Task description: Could you update the data below by changing every "point_idx" to "point_id" and leaving everything else as it is?

Records to process:
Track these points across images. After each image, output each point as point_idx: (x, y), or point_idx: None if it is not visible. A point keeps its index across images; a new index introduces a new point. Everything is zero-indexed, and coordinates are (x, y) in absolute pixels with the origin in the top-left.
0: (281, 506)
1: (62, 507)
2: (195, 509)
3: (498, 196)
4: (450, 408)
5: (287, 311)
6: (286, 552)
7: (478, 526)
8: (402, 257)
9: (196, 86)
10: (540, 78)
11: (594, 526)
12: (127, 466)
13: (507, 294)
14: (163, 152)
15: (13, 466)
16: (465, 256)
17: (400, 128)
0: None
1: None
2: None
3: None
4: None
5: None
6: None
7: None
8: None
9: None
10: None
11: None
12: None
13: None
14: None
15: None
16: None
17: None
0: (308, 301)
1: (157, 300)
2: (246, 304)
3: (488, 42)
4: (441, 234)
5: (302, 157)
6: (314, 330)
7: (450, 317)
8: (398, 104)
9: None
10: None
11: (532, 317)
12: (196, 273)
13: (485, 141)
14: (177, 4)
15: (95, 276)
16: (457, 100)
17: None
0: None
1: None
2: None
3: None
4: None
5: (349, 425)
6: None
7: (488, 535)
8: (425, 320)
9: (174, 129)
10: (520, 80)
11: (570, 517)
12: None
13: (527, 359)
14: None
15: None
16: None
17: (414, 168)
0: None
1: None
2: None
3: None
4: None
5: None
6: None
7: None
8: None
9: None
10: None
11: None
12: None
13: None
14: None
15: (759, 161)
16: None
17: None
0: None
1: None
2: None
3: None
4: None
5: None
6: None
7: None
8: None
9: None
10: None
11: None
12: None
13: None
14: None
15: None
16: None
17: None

Answer for this exercise:
Track these points across images. After each image, output each point as point_id: (x, y), or point_id: None if it is not visible. A point keeps its index across images; a new index introduces a new point. Everything is zero-indexed, and coordinates are (x, y) in absolute pixels with the origin in the top-left.
0: (281, 506)
1: (62, 507)
2: (195, 509)
3: (498, 196)
4: (450, 408)
5: (287, 311)
6: (286, 552)
7: (478, 526)
8: (402, 257)
9: (196, 86)
10: (540, 78)
11: (594, 526)
12: (127, 466)
13: (507, 294)
14: (163, 152)
15: (13, 466)
16: (465, 256)
17: (400, 128)
0: None
1: None
2: None
3: None
4: None
5: None
6: None
7: None
8: None
9: None
10: None
11: None
12: None
13: None
14: None
15: None
16: None
17: None
0: (308, 301)
1: (157, 300)
2: (246, 304)
3: (488, 42)
4: (441, 234)
5: (302, 157)
6: (314, 330)
7: (450, 317)
8: (398, 104)
9: None
10: None
11: (532, 317)
12: (196, 273)
13: (485, 141)
14: (177, 4)
15: (95, 276)
16: (457, 100)
17: None
0: None
1: None
2: None
3: None
4: None
5: (349, 425)
6: None
7: (488, 535)
8: (425, 320)
9: (174, 129)
10: (520, 80)
11: (570, 517)
12: None
13: (527, 359)
14: None
15: None
16: None
17: (414, 168)
0: None
1: None
2: None
3: None
4: None
5: None
6: None
7: None
8: None
9: None
10: None
11: None
12: None
13: None
14: None
15: (759, 161)
16: None
17: None
0: None
1: None
2: None
3: None
4: None
5: None
6: None
7: None
8: None
9: None
10: None
11: None
12: None
13: None
14: None
15: None
16: None
17: None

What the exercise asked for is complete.